O plano também destaca um papel para o hidrogênio verde, apelidado de “combustível do futuro”, por ser produzido a partir de fontes renováveis. O objetivo é gerar 20 mil toneladas do combustível por ano até 2030, uma meta modesta, de acordo com Villalonga.

“Atualmente, a demanda local por hidrogênio, principalmente ‘cinza’ [produzido com combustíveis fósseis], é de 400 mil toneladas anuais”, escreveu Villalonga em um artigo onde analisa o plano. “Pode-se estimar que até 2030 essa demanda cresça para 500 mil toneladas ao ano. Ou seja, o hidrogênio verde representaria apenas 4% da demanda”. 

Em maio, o governo argentino apresentou um projeto de lei no Congresso para regulamentar e impulsionar o setor de hidrogênio verde. A tramitação, porém, deve demorar em razão das atenções voltadas ao período eleitoral.

O plano de transição energética também estabelece que os veículos elétricos representem ao menos 2% da frota de automóveis até o fim da década.

A “transição justa” — conceito que sugere uma transição para uma economia neutra em carbono de maneira justa e inclusiva — é um objetivo fundamental do plano. Para o governo, isso significa abordar as desigualdades preexistentes no setor de energia, criar empregos decentes, garantir que a população tenha energia a um preço acessível, ter custos competitivos e garantir que os grupos vulneráveis sejam incluídos. 

Para Arroyo, a menção a esses conceitos já é um avanço: “Embora não seja a definição mais moderna de transição justa, pois não fala muito sobre governança ou democratização do setor energético, ela incorpora outros elementos importantes, como a redução da pobreza energética, a criação de empregos verdes em todo o país e a descentralização das cadeias de valor”.

Além de apresentar o novo plano para 2030, o governo publicou um documento com diretrizes para o setor de energia até 2050. As projeções são colocadas em três cenários, do menos ao mais ambicioso.

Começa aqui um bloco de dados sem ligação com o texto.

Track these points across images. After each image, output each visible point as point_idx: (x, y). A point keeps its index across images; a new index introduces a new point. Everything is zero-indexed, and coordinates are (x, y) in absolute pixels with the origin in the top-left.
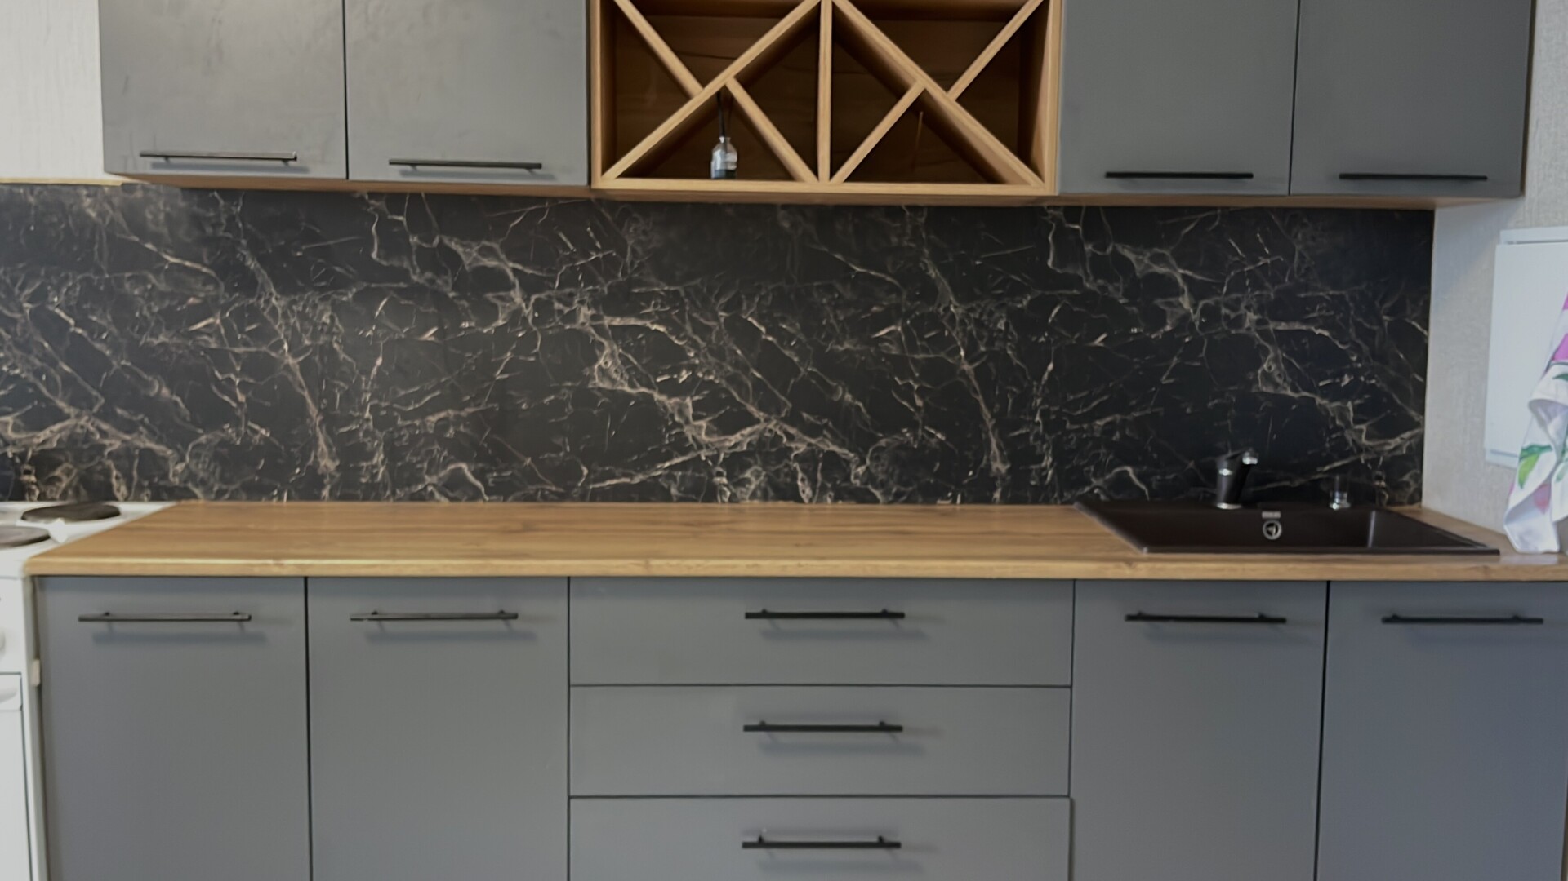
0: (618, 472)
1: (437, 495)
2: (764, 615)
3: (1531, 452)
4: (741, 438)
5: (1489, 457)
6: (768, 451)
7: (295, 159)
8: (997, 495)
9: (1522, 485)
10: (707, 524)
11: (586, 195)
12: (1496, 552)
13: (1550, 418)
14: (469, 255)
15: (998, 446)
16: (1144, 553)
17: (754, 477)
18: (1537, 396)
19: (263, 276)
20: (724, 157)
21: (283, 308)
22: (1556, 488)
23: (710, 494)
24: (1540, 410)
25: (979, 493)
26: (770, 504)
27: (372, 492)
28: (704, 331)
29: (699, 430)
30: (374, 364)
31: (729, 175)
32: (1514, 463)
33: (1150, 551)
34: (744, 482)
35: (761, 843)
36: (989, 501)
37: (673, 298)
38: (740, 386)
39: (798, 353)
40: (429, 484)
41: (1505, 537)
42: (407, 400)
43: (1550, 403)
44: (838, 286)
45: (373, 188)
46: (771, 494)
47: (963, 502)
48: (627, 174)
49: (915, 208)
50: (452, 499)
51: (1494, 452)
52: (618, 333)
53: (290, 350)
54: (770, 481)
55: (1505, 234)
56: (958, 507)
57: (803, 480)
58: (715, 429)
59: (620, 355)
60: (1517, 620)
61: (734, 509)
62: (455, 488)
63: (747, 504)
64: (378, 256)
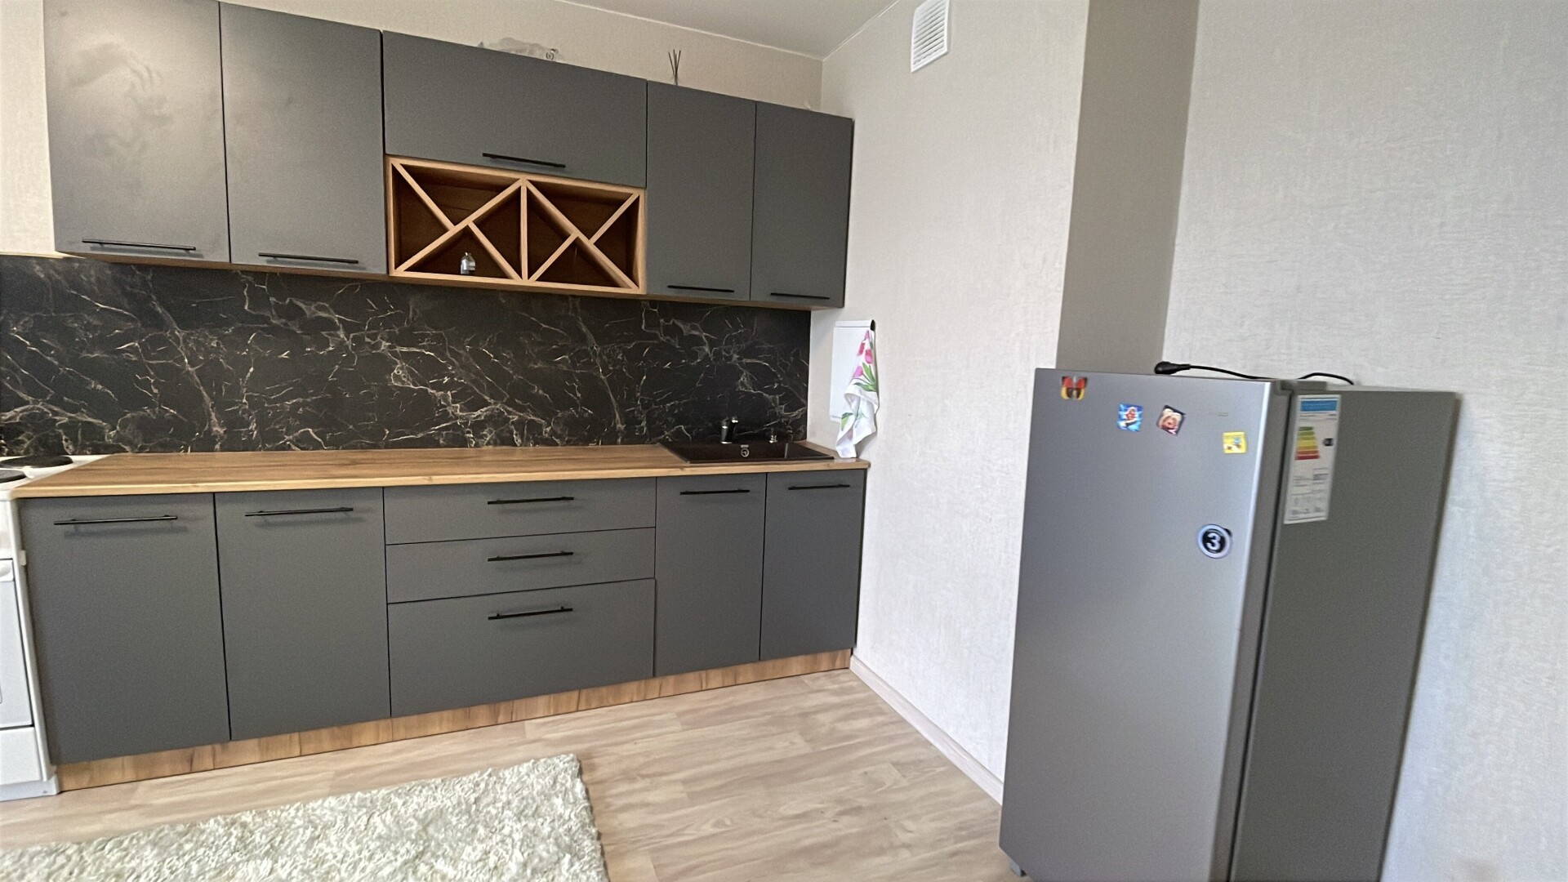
0: (407, 431)
1: (293, 447)
2: (498, 502)
3: (846, 416)
4: (481, 413)
5: (832, 419)
6: (495, 420)
7: (194, 249)
8: (619, 440)
9: (842, 430)
10: (462, 458)
11: (385, 279)
12: (833, 458)
13: (852, 401)
14: (310, 310)
15: (620, 417)
16: (688, 464)
17: (488, 434)
18: (847, 392)
19: (168, 318)
20: (468, 263)
21: (183, 337)
22: (855, 430)
23: (464, 443)
24: (849, 398)
25: (610, 439)
26: (498, 448)
27: (250, 446)
28: (456, 355)
29: (456, 409)
30: (248, 371)
31: (471, 273)
32: (840, 421)
33: (691, 463)
34: (483, 437)
35: (498, 617)
36: (615, 443)
37: (438, 338)
38: (479, 386)
39: (513, 369)
40: (288, 441)
41: (836, 452)
42: (272, 392)
43: (852, 395)
44: (534, 335)
45: (244, 268)
46: (498, 441)
47: (602, 444)
48: (409, 269)
49: (575, 296)
50: (302, 449)
51: (833, 417)
52: (406, 357)
53: (189, 363)
54: (498, 435)
55: (838, 323)
56: (600, 446)
57: (516, 435)
58: (465, 408)
59: (407, 368)
60: (841, 486)
61: (479, 451)
62: (305, 443)
63: (485, 448)
64: (249, 308)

Na versão mais modesta, as energias renováveis, incluindo a hidrelétrica, poderiam responder por pelo menos 80% da geração de eletricidade, enquanto os veículos elétricos representariam 29% da frota de carros até 2050. Porém, mesmo esse cenário menos ambicioso exigiria um investimento de no mínimo US$ 264 bilhões, conforme as estimativas do governo.